## Directions for this task
Once you find the line with "Contacter Espace Bricolage" in the entries below, return exactly every line from it through the line with "avec notre service".

──────── Data shown

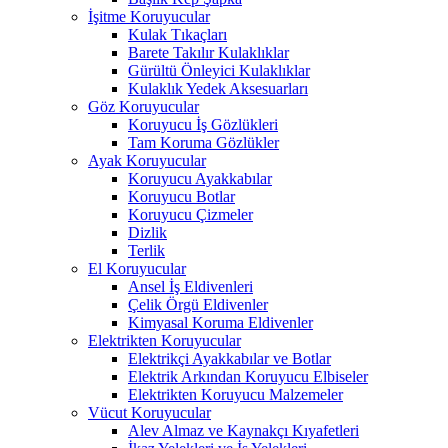
İşitme Koruyucular
Kulak Tıkaçları
Barete Takılır Kulaklıklar
Gürültü Önleyici Kulaklıklar
Kulaklık Yedek Aksesuarları
Göz Koruyucular
Koruyucu İş Gözlükleri
Tam Koruma Gözlükler
Ayak Koruyucular
Koruyucu Ayakkabılar
Koruyucu Botlar
Koruyucu Çizmeler
Dizlik
Terlik
El Koruyucular
Ansel İş Eldivenleri
Çelik Örgü Eldivenler
Kimyasal Koruma Eldivenler
Elektrikten Koruyucular
Elektrikçi Ayakkabılar ve Botlar
Elektrik Arkından Koruyucu Elbiseler
Elektrikten Koruyucu Malzemeler
Vücut Koruyucular
Alev Almaz ve Kaynakçı Kıyafetleri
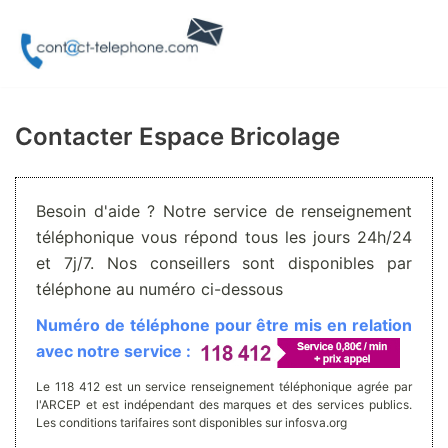
Aller
au
contenu
Contacter Espace Bricolage
Besoin d'aide ? Notre service de renseignement
téléphonique vous répond tous les jours 24h/24
et 7j/7. Nos conseillers sont disponibles par
téléphone au numéro ci-dessous
Numéro de téléphone pour être mis en relation
avec notre service :
Le 118 412 est un service renseignement téléphonique agrée par
l'ARCEP et est indépendant des marques et des services publics.
Les conditions tarifaires sont disponibles sur infosva.org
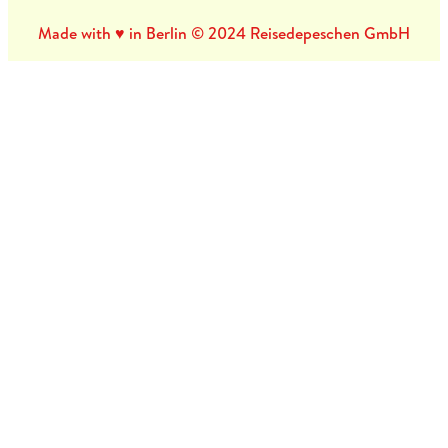
Made with ♥ in Berlin © 2024 Reisedepeschen GmbH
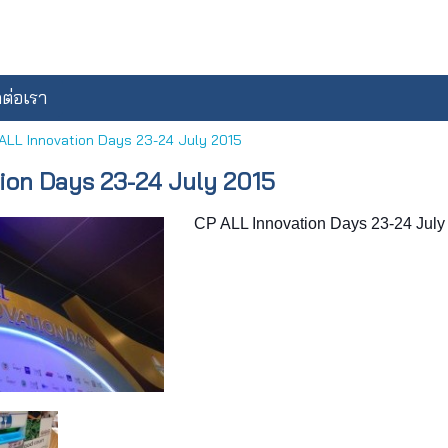
ดต่อเรา
ALL Innovation Days 23-24 July 2015
ion Days 23-24 July 2015
CP ALL Innovation Days 23-24 July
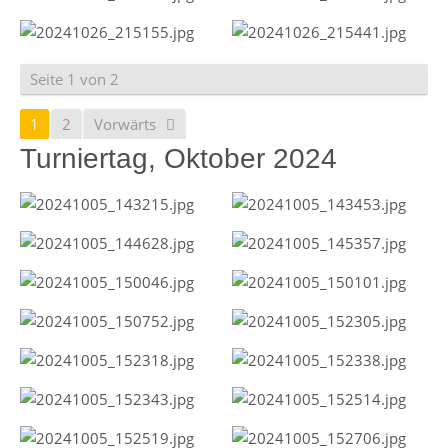
Seite 1 von 2
1
2
Vorwärts
Turniertag, Oktober 2024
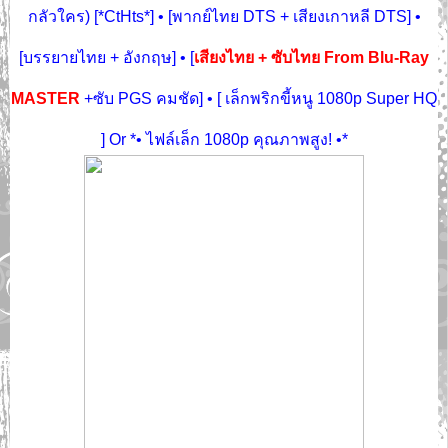
กลัวใคร) [*CtHts*] • [พากย์ไทย DTS + เสียงเกาหลี DTS] •
[บรรยายไทย + อังกฤษ] • [
เสียงไทย + ซับไทย From Blu-Ray
MASTER
+ซับ PGS คมชัด] • [ เล็กพริกขี้หนู 1080p Super HQ
] Or *• ไฟล์เล็ก 1080p คุณภาพสูง! •*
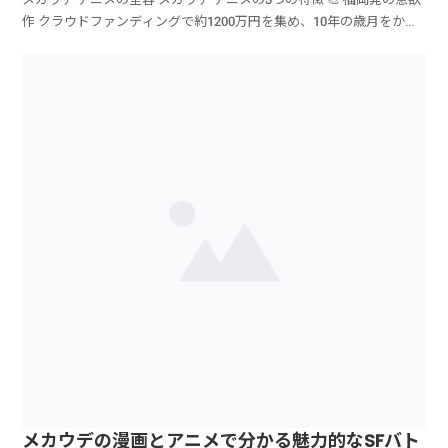
作 クラウドファンディングで約1200万円を集め、10年の歳月をかけ
て実現した渾身の作品 🌆...
メカウデの漫画とアニメで分かる魅力的なSFバト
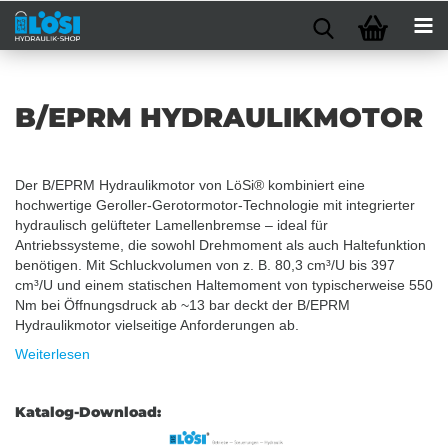
B/EPRM HYDRAULIKMOTOR
Der B/EPRM Hydraulikmotor von LöSi® kombiniert eine
hochwertige Geroller-Gerotormotor-Technologie mit integrierter
hydraulisch gelüfteter Lamellenbremse – ideal für
Antriebssysteme, die sowohl Drehmoment als auch Haltefunktion
benötigen. Mit Schluckvolumen von z. B. 80,3 cm³/U bis 397
cm³/U und einem statischen Haltemoment von typischerweise 550
Nm bei Öffnungsdruck ab ~13 bar deckt der B/EPRM
Hydraulikmotor vielseitige Anforderungen ab.
Weiterlesen
Katalog-Download:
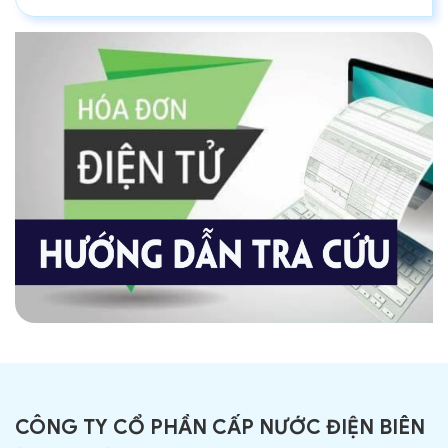
CÔNG TY CỔ PHẦN CẤP NƯỚC ĐIỆN BIÊN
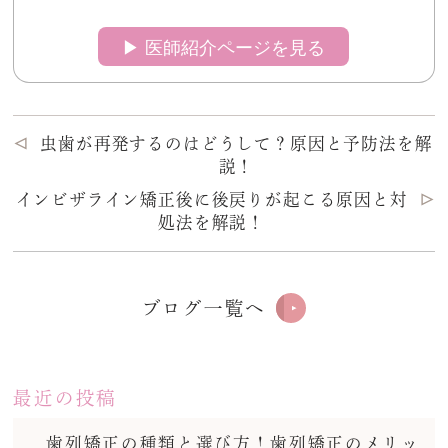
▶︎ 医師紹介ページを見る
虫歯が再発するのはどうして？原因と予防法を解
説！
インビザライン矯正後に後戻りが起こる原因と対
処法を解説！
ブログ一覧へ
最近の投稿
歯列矯正の種類と選び方！歯列矯正のメリッ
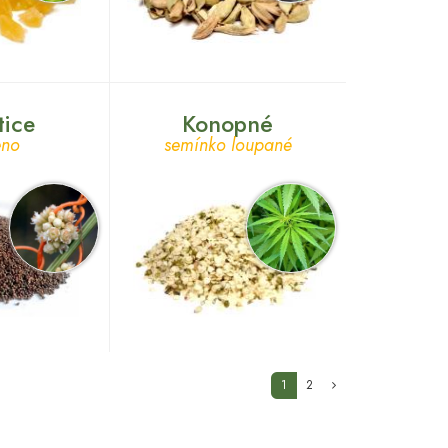
tice
Konopné
eno
semínko loupané
(current)
1
2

────────────────

## Your solution
Contacter Espace Bricolage
Besoin d'aide ? Notre service de renseignement
téléphonique vous répond tous les jours 24h/24
et 7j/7. Nos conseillers sont disponibles par
téléphone au numéro ci-dessous
Numéro de téléphone pour être mis en relation
avec notre service :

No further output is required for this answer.